- _What you are asked to do_: Which lines of the rows below contain the string "watch"? List each such line in full, with uppercase and lowercase treated as different.
══════════════════════════════
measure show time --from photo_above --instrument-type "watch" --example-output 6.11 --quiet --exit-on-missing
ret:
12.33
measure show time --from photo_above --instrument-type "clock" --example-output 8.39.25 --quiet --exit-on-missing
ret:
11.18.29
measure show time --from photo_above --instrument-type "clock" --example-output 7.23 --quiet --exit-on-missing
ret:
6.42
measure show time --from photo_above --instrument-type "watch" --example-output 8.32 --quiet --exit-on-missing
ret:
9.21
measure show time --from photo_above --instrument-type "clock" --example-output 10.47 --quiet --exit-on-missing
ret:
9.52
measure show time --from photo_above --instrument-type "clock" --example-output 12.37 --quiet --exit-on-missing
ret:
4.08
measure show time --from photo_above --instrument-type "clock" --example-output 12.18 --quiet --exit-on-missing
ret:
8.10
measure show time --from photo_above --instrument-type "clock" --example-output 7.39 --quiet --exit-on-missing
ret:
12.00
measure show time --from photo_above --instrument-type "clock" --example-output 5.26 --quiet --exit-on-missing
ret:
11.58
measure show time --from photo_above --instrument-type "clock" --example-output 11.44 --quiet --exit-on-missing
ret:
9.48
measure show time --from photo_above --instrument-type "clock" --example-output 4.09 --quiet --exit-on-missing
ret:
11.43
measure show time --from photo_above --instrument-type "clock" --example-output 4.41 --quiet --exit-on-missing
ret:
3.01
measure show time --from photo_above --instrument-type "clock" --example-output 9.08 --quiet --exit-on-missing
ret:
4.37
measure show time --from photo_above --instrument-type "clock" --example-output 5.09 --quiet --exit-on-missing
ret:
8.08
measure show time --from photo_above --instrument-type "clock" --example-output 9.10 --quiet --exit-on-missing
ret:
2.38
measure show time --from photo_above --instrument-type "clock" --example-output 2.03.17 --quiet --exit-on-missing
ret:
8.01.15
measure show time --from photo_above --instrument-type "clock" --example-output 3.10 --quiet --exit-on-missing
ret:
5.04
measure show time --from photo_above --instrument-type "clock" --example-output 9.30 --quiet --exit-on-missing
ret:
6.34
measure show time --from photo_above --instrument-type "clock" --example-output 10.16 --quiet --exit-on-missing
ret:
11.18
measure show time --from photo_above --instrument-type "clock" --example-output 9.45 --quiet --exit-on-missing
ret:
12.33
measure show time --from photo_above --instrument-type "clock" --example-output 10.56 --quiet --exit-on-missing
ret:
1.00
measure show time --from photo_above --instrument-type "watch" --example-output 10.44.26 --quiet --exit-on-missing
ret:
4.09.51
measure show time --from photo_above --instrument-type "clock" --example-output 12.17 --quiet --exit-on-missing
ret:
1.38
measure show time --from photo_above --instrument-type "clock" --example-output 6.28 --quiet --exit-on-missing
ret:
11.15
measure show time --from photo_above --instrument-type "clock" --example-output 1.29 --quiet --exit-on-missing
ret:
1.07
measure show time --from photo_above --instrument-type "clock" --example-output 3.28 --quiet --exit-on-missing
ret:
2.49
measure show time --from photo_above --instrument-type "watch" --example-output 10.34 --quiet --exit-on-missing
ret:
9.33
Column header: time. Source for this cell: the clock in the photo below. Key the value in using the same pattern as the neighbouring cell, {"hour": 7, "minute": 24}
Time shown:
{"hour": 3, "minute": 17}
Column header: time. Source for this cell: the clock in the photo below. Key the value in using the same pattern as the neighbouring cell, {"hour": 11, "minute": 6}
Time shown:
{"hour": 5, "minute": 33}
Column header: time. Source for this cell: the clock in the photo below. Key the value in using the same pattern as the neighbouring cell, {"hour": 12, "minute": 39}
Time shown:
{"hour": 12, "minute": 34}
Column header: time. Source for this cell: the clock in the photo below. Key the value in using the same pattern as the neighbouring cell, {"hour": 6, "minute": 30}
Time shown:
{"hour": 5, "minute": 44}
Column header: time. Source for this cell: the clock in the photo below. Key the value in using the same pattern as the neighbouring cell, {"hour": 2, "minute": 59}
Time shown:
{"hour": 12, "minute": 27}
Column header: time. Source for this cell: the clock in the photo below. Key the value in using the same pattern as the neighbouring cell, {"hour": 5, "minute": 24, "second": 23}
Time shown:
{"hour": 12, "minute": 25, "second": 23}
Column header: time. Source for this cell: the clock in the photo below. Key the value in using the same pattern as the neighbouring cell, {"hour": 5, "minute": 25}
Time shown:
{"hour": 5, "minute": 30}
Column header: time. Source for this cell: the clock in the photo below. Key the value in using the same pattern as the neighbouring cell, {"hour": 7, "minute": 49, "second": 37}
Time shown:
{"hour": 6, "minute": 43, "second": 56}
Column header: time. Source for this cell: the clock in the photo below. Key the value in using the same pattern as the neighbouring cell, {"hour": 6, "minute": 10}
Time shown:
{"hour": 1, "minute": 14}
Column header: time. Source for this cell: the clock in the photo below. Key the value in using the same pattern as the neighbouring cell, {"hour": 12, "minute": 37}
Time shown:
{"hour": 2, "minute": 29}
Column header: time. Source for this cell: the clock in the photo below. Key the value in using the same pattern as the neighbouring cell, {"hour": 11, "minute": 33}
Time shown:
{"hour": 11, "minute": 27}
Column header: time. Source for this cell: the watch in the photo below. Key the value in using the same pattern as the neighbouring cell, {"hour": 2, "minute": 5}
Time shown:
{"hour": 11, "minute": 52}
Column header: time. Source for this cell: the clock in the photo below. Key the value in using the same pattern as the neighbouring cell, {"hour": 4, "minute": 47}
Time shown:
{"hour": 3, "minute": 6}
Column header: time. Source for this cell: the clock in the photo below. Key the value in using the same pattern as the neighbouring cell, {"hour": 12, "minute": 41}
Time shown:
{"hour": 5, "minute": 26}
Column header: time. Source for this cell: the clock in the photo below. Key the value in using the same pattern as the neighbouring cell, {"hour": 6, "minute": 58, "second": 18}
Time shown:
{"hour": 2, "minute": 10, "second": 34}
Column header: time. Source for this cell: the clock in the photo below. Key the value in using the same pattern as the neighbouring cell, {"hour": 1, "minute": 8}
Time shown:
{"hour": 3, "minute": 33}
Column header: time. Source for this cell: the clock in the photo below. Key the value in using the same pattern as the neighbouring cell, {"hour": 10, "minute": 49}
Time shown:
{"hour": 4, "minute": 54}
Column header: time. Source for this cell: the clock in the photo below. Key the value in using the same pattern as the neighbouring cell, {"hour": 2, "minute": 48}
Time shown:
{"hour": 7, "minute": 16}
══════════════════════════════
- _Solution for this exercise_:
measure show time --from photo_above --instrument-type "watch" --example-output 6.11 --quiet --exit-on-missing
measure show time --from photo_above --instrument-type "watch" --example-output 8.32 --quiet --exit-on-missing
measure show time --from photo_above --instrument-type "watch" --example-output 10.44.26 --quiet --exit-on-missing
measure show time --from photo_above --instrument-type "watch" --example-output 10.34 --quiet --exit-on-missing
Column header: time. Source for this cell: the watch in the photo below. Key the value in using the same pattern as the neighbouring cell, {"hour": 2, "minute": 5}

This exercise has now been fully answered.